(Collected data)
_____

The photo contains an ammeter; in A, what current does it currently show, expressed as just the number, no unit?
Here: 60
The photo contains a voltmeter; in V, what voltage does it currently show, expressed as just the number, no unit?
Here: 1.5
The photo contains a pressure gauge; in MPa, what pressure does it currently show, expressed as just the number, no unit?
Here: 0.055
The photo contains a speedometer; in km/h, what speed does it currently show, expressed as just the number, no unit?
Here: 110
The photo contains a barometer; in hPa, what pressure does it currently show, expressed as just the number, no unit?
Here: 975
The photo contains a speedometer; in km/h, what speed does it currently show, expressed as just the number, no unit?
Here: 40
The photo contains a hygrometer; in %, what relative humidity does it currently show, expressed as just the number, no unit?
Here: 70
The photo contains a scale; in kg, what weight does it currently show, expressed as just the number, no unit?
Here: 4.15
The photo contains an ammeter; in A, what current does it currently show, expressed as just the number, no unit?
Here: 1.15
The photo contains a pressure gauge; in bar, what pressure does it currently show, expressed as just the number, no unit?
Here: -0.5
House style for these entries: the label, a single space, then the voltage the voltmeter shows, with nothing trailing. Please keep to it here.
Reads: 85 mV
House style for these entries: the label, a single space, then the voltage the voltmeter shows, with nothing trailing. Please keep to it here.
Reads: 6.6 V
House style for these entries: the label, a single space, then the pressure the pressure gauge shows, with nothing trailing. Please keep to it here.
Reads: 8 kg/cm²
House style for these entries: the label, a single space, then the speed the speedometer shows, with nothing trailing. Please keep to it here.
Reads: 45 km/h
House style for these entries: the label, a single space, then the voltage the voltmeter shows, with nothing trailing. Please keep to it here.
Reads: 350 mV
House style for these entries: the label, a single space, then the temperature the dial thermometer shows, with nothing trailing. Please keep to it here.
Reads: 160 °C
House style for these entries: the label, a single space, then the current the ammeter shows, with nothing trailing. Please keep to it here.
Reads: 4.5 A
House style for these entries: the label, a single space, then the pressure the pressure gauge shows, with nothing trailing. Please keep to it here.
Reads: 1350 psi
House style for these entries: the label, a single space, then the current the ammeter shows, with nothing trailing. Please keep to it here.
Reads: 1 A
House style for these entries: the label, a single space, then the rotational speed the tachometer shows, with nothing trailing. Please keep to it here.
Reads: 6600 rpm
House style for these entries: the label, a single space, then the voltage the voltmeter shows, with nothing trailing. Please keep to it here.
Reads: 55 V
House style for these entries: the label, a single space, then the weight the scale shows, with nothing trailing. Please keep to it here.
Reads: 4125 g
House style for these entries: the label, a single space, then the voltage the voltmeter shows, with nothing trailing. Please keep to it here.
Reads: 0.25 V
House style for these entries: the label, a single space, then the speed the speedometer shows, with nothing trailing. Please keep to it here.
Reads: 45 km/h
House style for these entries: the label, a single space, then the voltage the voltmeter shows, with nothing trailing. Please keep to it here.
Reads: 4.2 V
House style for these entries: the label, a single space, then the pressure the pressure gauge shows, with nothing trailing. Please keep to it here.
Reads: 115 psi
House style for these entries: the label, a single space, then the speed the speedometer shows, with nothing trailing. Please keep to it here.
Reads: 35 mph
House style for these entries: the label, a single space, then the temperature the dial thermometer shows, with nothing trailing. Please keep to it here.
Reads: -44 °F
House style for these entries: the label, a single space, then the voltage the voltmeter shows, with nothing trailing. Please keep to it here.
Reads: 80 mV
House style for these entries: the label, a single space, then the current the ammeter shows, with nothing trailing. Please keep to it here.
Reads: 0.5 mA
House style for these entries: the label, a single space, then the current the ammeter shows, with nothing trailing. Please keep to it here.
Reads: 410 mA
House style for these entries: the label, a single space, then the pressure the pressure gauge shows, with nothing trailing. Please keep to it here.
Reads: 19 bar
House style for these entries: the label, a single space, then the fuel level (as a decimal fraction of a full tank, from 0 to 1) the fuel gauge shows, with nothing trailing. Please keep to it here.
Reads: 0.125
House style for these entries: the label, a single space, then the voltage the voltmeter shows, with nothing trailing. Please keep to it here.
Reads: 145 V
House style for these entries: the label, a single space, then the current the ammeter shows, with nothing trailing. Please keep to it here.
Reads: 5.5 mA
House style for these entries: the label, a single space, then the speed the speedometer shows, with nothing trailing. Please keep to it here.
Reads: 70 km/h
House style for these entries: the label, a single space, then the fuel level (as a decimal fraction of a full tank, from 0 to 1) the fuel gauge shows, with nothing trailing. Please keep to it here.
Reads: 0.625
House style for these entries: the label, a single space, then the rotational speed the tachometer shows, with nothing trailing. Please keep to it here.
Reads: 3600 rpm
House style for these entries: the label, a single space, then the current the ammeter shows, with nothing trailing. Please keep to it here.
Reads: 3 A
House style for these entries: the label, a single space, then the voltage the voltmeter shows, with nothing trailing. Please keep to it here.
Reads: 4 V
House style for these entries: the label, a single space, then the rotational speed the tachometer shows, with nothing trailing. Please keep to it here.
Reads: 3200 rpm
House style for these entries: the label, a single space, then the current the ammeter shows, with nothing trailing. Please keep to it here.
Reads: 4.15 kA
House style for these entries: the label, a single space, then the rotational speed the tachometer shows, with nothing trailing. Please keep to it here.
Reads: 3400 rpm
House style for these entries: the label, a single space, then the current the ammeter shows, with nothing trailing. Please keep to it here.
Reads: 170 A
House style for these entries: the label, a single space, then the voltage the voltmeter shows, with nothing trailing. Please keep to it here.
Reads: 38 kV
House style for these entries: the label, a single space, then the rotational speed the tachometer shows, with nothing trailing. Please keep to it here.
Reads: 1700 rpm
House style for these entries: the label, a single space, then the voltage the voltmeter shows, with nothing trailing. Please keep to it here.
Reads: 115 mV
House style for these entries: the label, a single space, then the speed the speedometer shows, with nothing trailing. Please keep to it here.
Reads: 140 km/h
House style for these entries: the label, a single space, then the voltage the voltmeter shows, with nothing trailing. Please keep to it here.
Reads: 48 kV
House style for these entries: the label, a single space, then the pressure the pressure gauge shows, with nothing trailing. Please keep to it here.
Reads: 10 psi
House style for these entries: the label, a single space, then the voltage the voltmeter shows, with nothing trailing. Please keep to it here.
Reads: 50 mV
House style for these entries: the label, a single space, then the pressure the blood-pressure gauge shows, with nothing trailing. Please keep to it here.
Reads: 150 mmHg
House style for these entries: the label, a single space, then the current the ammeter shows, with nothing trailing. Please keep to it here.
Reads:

_____

■ Assignment ■
Write out the entries above word for word. Begin at the very first line and stop after the line that contains "Reads: 8 kg/cm²".

■ Output for this exercise ■
The photo contains an ammeter; in A, what current does it currently show, expressed as just the number, no unit?
Here: 60
The photo contains a voltmeter; in V, what voltage does it currently show, expressed as just the number, no unit?
Here: 1.5
The photo contains a pressure gauge; in MPa, what pressure does it currently show, expressed as just the number, no unit?
Here: 0.055
The photo contains a speedometer; in km/h, what speed does it currently show, expressed as just the number, no unit?
Here: 110
The photo contains a barometer; in hPa, what pressure does it currently show, expressed as just the number, no unit?
Here: 975
The photo contains a speedometer; in km/h, what speed does it currently show, expressed as just the number, no unit?
Here: 40
The photo contains a hygrometer; in %, what relative humidity does it currently show, expressed as just the number, no unit?
Here: 70
The photo contains a scale; in kg, what weight does it currently show, expressed as just the number, no unit?
Here: 4.15
The photo contains an ammeter; in A, what current does it currently show, expressed as just the number, no unit?
Here: 1.15
The photo contains a pressure gauge; in bar, what pressure does it currently show, expressed as just the number, no unit?
Here: -0.5
House style for these entries: the label, a single space, then the voltage the voltmeter shows, with nothing trailing. Please keep to it here.
Reads: 85 mV
House style for these entries: the label, a single space, then the voltage the voltmeter shows, with nothing trailing. Please keep to it here.
Reads: 6.6 V
House style for these entries: the label, a single space, then the pressure the pressure gauge shows, with nothing trailing. Please keep to it here.
Reads: 8 kg/cm²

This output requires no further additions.